Maybe not, because with the tensions of the events of WWII still fresh in everyone’s minds, having German relatives automatically relates to having Nazi relatives – at least according to those who can’t tell the difference.
Grabbing another handful of Fritos, Bob said, "Your mom's German?" "Half. Her mother immigrated to the United States right after World War I. Her sister stayed here, though. That'd be my great-aunt, I guess." "So... you have Nazis in your family."
Clearly all Germans are Nazis, according to the other army brats living in Berlin. At least this person, Bob, who I do not like at all. I could stand to not hear about him anymore. There are others that know better, and luckily Drew finds someone like this rather early in this new duty station, but nonetheless it’s something that Drew has to be wary about.
One of the best things that could have happened to Drew was meeting his cousin Matthias. Sure, when they first meet, they are extremely wary of one another. It’s almost an immediate dislike, and from the preconceived notions that both of them have about the other person, the other country, the other side of the war, it only makes sense that there’s a bit of animosity there. But the good thing about this is that they now have the opportunity to learn about other points of view besides their own. Drew has to learn that not everything America does is correct, and Matthias has to learn that not everything Germany does is correct either. Both aren’t perfect. Both aren’t evil. Both are just different, and learning about your country and your beliefs through the eyes of someone else can truly allow you to understand the bigger picture.
"I am a nurse at Charité Hospital, where they are training me to be a doctor." "A woman doctor?" The woman stared at her in amazement. "Yes," answered Cousin Marta. "One of the good things about the socialist state is the equality of opportunity. Women who are found capable are trained as readily as men to be doctors. Almost half the doctors delivering babies at Charité are female."

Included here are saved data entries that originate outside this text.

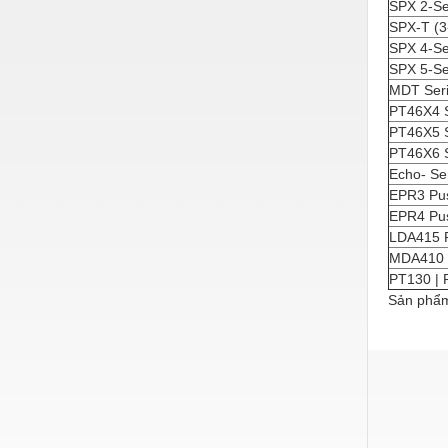
SPX 2-Se
Nước-Vật tư thiết bị
SPX-T (3
SPX 4-Se
Phốt cơ khí
SPX 5-Se
MDT Ser
Sắt, thép, inox các loại
PT46X4 S
PT46X5 S
Thí nghiệm-Trang thiết bị
PT46X6 S
Thiết bị chiếu sáng
Echo- Ser
EPR3 Pu
Thiết bị chống sét
EPR4 Pu
LDA415 P
Thiết bị an ninh
MDA410 
Thiết bị công nghiệp
PT130 | 
Sản phẩm
Thiết bị công trình
Thiết bị điện
Thiết bị giáo dục
Thiết bị khác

For once, I am able to find a historical fiction novel that isn’t directly taking place in WWII, and its a bit refreshing to say the least. From what I have seen, WWII seems to fascinate a lot of people, to the point that there are so many historical fiction novels taking place in WWII. Having a story that takes place during the Cold War, albeit still in Europe, was something that appealed to me early on when I learned about this book. It’s a different time in history, even if it happened after WWII, and one can see just how much can shift in the years after a major world war. For those like me who haven’t experienced it firsthand, it’s quite jarring to think about what people our age had to go through, and how they needed to be a little more aware than we are right now.

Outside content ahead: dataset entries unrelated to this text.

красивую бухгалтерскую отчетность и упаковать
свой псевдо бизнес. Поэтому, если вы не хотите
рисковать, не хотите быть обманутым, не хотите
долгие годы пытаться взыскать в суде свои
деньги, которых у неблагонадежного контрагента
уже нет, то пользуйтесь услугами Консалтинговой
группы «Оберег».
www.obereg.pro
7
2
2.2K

I believe that Elliott did a swell job in portraying this story, and it is one that reminds readers that there is never a situation that is clear cut, where everything is black and white and knowing right from wrong is simple. It reminds readers that there is a human element to war and its aftermath, and that so many people can be affected by the actions of others, even if they never wanted to be involved in the first place.